“Bootstrapping” real estate strategies like wholesaling have exploded in popularity in recent years.
Although they’ve worked in the past, veteran investor Dave Allred says they’re not viable in 2023.
Instead, Allred says investors should focus on growing their active income to put more money down.
The old adage, credited to Roman playwright Plautus, goes something like this: You must spend money to make money.
Although the phrase was coined over 2,000 years ago, Dave Allred still believes that it holds just as true for investors today.

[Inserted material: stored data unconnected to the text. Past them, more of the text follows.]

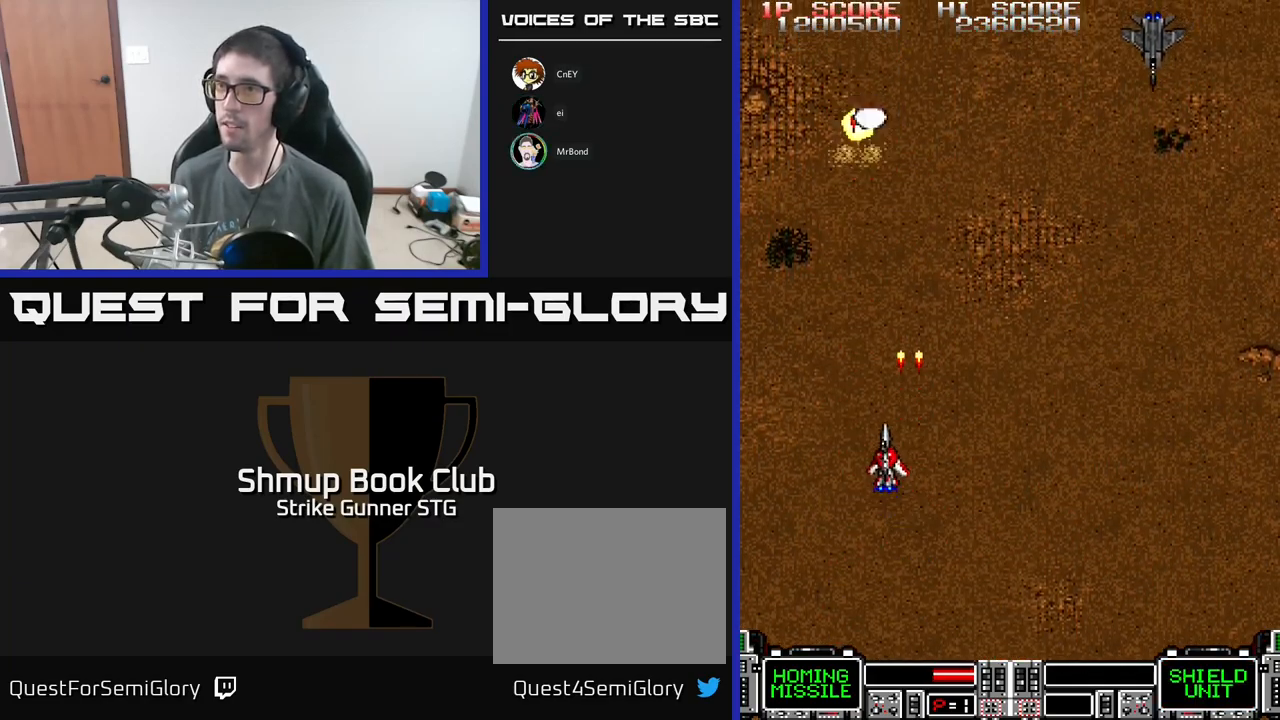
{"buttons": ["A", "DPAD_UP", "DPAD_LEFT"], "left_stick": "center", "right_stick": "center", "events": [[17, "DPAD_LEFT", "up"], [67, "DPAD_UP", "up"], [200, "DPAD_RIGHT", "down"], [450, "DPAD_RIGHT", "up"], [450, "DPAD_UP", "down"], [467, "DPAD_LEFT", "down"]]}
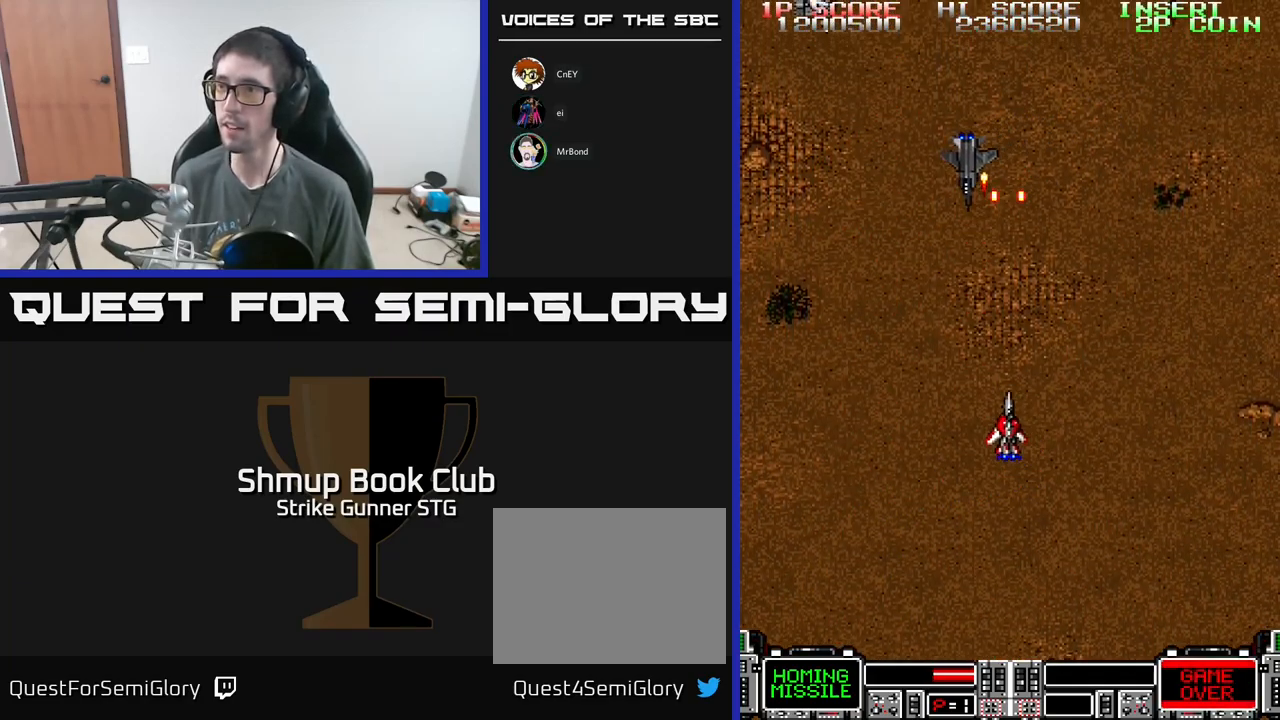
{"buttons": ["A", "DPAD_UP", "DPAD_LEFT"], "left_stick": "center", "right_stick": "center", "events": [[17, "DPAD_UP", "up"], [217, "DPAD_DOWN", "down"], [267, "DPAD_LEFT", "up"], [334, "DPAD_DOWN", "up"], [384, "DPAD_UP", "down"], [417, "DPAD_LEFT", "down"]]}
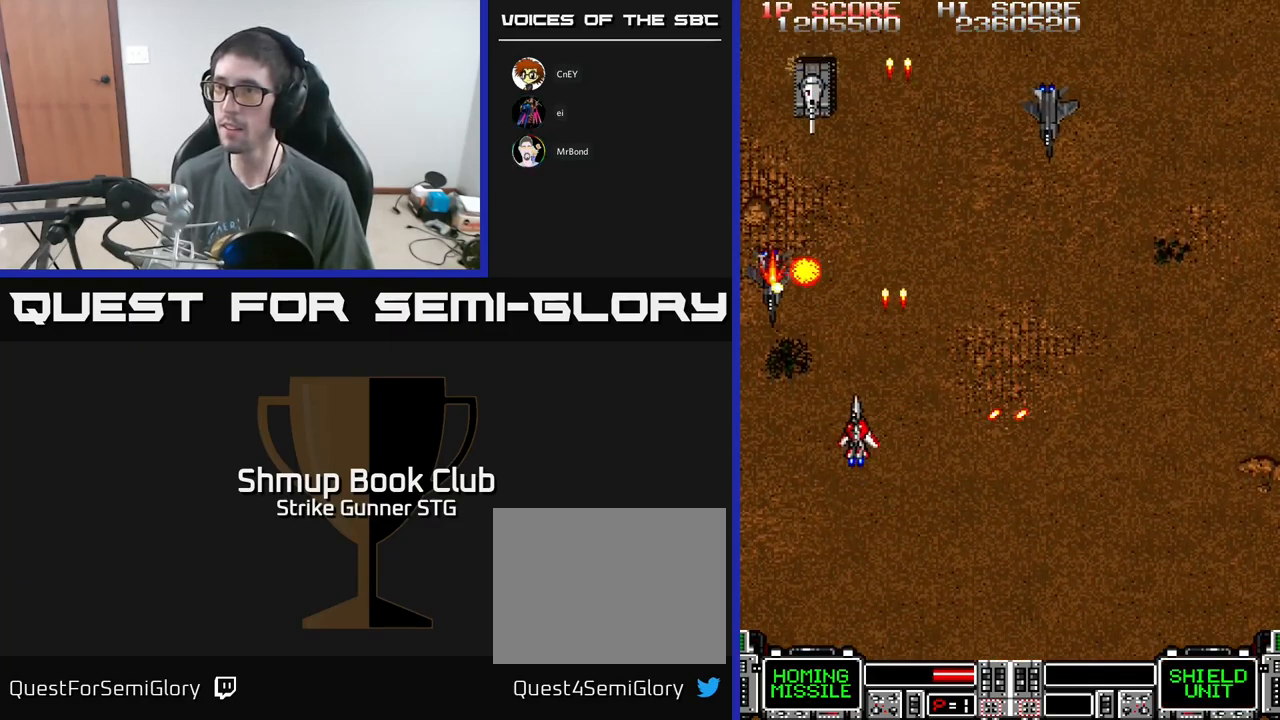
{"buttons": ["A", "DPAD_DOWN", "DPAD_RIGHT"], "left_stick": "center", "right_stick": "center", "events": [[50, "DPAD_LEFT", "up"], [134, "DPAD_UP", "up"], [200, "DPAD_LEFT", "down"], [317, "DPAD_LEFT", "up"], [467, "DPAD_DOWN", "down"], [467, "DPAD_RIGHT", "down"]]}
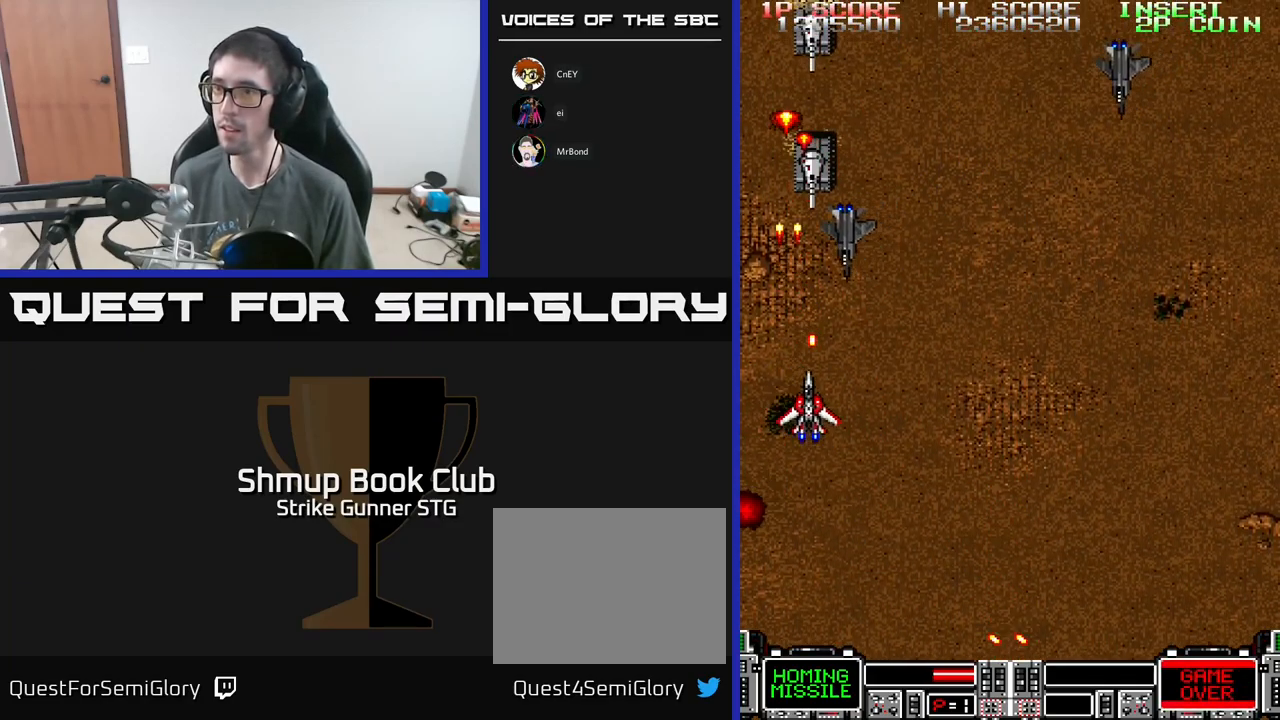
{"buttons": ["A", "DPAD_RIGHT"], "left_stick": "center", "right_stick": "center", "events": [[267, "DPAD_DOWN", "up"], [334, "DPAD_RIGHT", "up"], [334, "DPAD_UP", "down"], [367, "DPAD_LEFT", "down"], [384, "X", "down"], [417, "DPAD_UP", "up"], [450, "DPAD_LEFT", "up"], [467, "X", "up"], [484, "DPAD_RIGHT", "down"]]}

A veteran real estate investor, he has in the last two decades amassed a robust portfolio that includes ownership in over 1,250 units across 30 different properties in 15 states, according to documentation verified by Insider. In total, the 42-year-old estimated that his portfolio equity today has grown to over $30 million in value. In 2017, at 36 years old, Allred was able to officially retire from his day job due to his real estate investments and work on growing his portfolio full time.

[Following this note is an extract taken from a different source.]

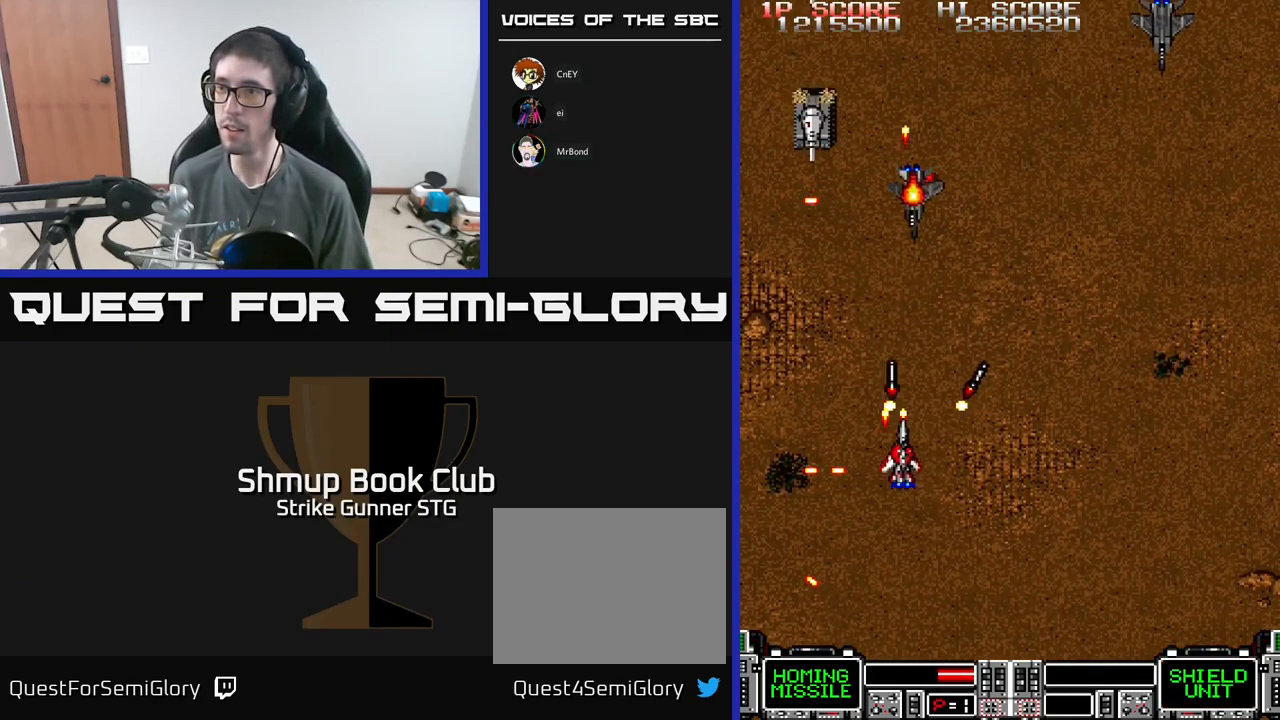
{"buttons": ["A", "DPAD_RIGHT"], "left_stick": "center", "right_stick": "center", "events": [[100, "DPAD_DOWN", "down"], [134, "DPAD_RIGHT", "up"], [200, "DPAD_LEFT", "down"], [317, "DPAD_LEFT", "up"], [334, "DPAD_RIGHT", "down"], [400, "DPAD_DOWN", "up"]]}
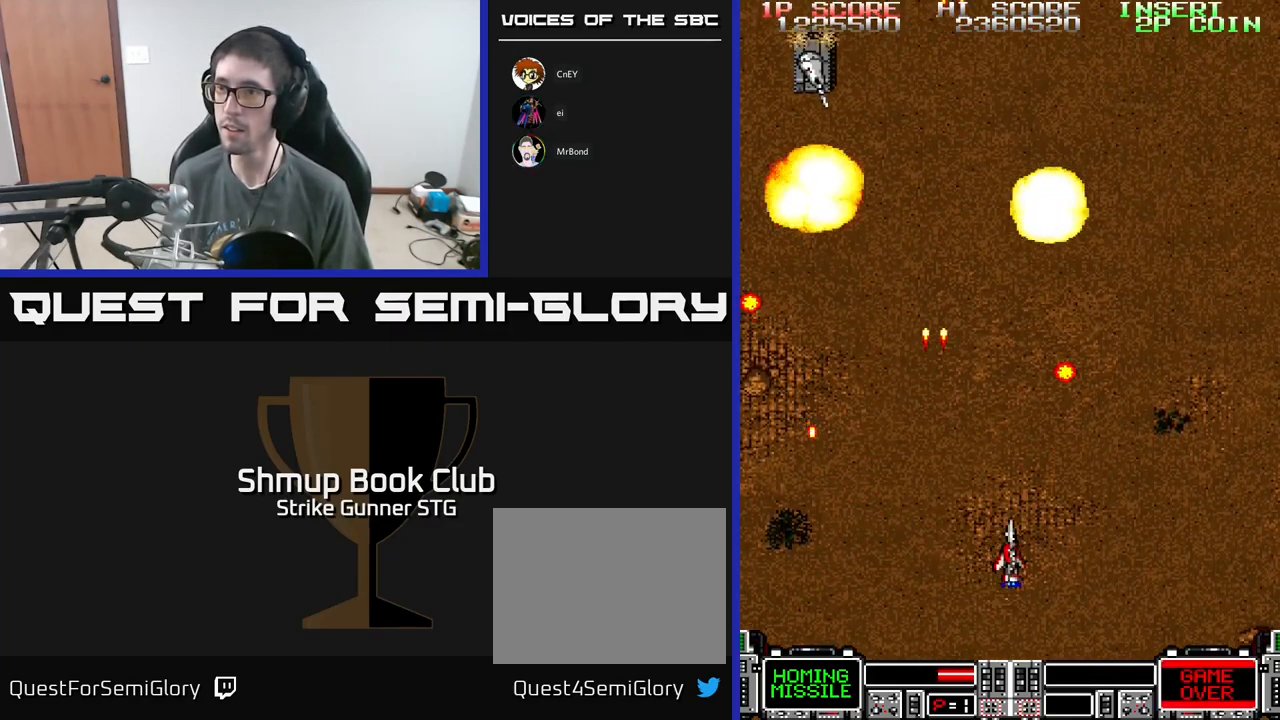
{"buttons": ["A", "DPAD_UP"], "left_stick": "center", "right_stick": "center", "events": [[17, "DPAD_UP", "down"], [34, "DPAD_RIGHT", "up"], [100, "DPAD_LEFT", "down"], [150, "DPAD_UP", "up"], [434, "DPAD_LEFT", "up"], [434, "DPAD_UP", "down"]]}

When Allred was first venturing into real-estate investing nearly 20 years ago, he’d already accumulated a small nest egg through his job in sales at a home-security system company. At the age of 23, Allred purchased his first property — a townhome worth $125,000 — followed the next year by four more townhomes for around $100,000 each through a foreclosure sale. His savings allowed him to purchase all five properties in all-cash deals, with no debt down.
Today, that’s a decision that Allred regrets.

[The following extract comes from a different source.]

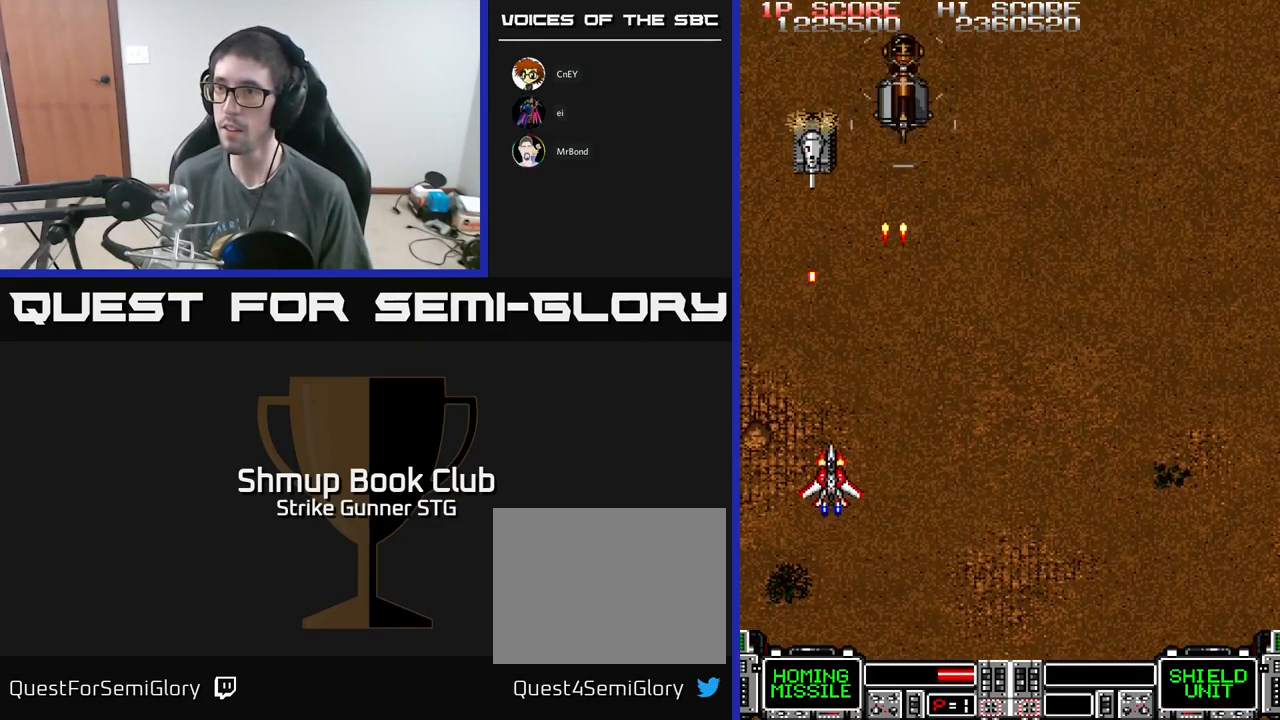
{"buttons": ["A", "DPAD_UP"], "left_stick": "center", "right_stick": "center", "events": [[50, "DPAD_UP", "up"], [267, "DPAD_RIGHT", "down"], [367, "DPAD_UP", "down"], [433, "DPAD_RIGHT", "up"]]}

“Buying from the auction, you have to pay all cash. But also back then I was very scared of debt,” he explained to Insider. “I’d always been taught that debt is bad and to avoid debt.”
With more experience under his belt, Allred has also since realized that there’s a difference between bad and good debt, the latter of which he defines as “low-interest, fixed-rate, long-term debt that creates positive cash flow.”
He added: “Debt is a wealth magnifier … That’s the beauty of real estate. Now, I literally want to have as much as I can possibly get, as long as it’s creating positive cash flow.”
As interest rates rise, investors should put more money down
Going hand-in-hand with starting out with no debt is “bootstrapping” real estate, a method where investors put little to none of their personal capital into their investments. In recent years, these strategies, such as wholesaling — where investors make a profit by being the middleman in a real estate transaction — have wildly exploded in popularity.
But according to Allred, these aren’t viable strategies in the long run.
“No money into it, just trying to wholesale, flip, and get creative financing and all that kind of stuff — I think with where the markets are at now, it’s definitely softening and turning a corner,” he explained. “You can’t just bootstrap something and own something without putting a lot of money into it and expect it to have these huge gains.”
“That’s really bad advice,” Allred continued. “I think that when people are trying to push that whole ‘zero money, you don’t need money to get started in real estate’ in today’s environment, that’s usually because they’re trying to sell you something because that’s a very, very slow way to do real estate.”
In the past, macroeconomic tailwinds like low interest rates and easy money meant that investors were able to find success through bootstrapping. According to Allred, investors were able to make money simply by being in the game and having any exposure to real estate.
That’s a huge contrast to today’s much more distressed market. With interest rates and financing costs skyrocketing, Allred says that it makes sense for investors to put more money down upfront on a property, rather than bootstrapping and putting the minimum required amount down. As they put more money upfront, their cost of debt decreases, also increasing their future cash flows.
Allred, who defines himself as a “cash flow investor,” believes that higher interest rates combined with borrowing over 90% can make it almost impossible for investors to receive positive cash flow on their properties.
Market depreciation makes bootstrapping a dangerous game
On top of that, Allred says that if investors aren’t making at least a 20% down payment, they usually have to deal with private mortgage insurance, which he called “one of the biggest rip-offs in real estate,” since it usually adds very little value to the property owner.
In the past, bootstrapping also made more sense because market appreciation could increase an investor’s equity in a property. But Allred believes that today’s housing market won’t be able to naturally appreciate the way it did in previous years, meaning that investors will be forced to deal with slimmer margins all around — or even potential foreclosures.
“If you buy a property and the market goes down and you haven’t put a lot of money into it, then it’s very easy to become upside down in your equity position. And it goes from being an asset to a liability real quick,” he explained.
Rather than trying to adopt a bootstrapping approach, Allred recommends that investors focus instead on first creating enough active income to put real money down towards building a real estate portfolio.
“My advice is to go and figure out how to create enough value in the market to increase your income, so you can have the dry powder to go invest in real estate,” he said.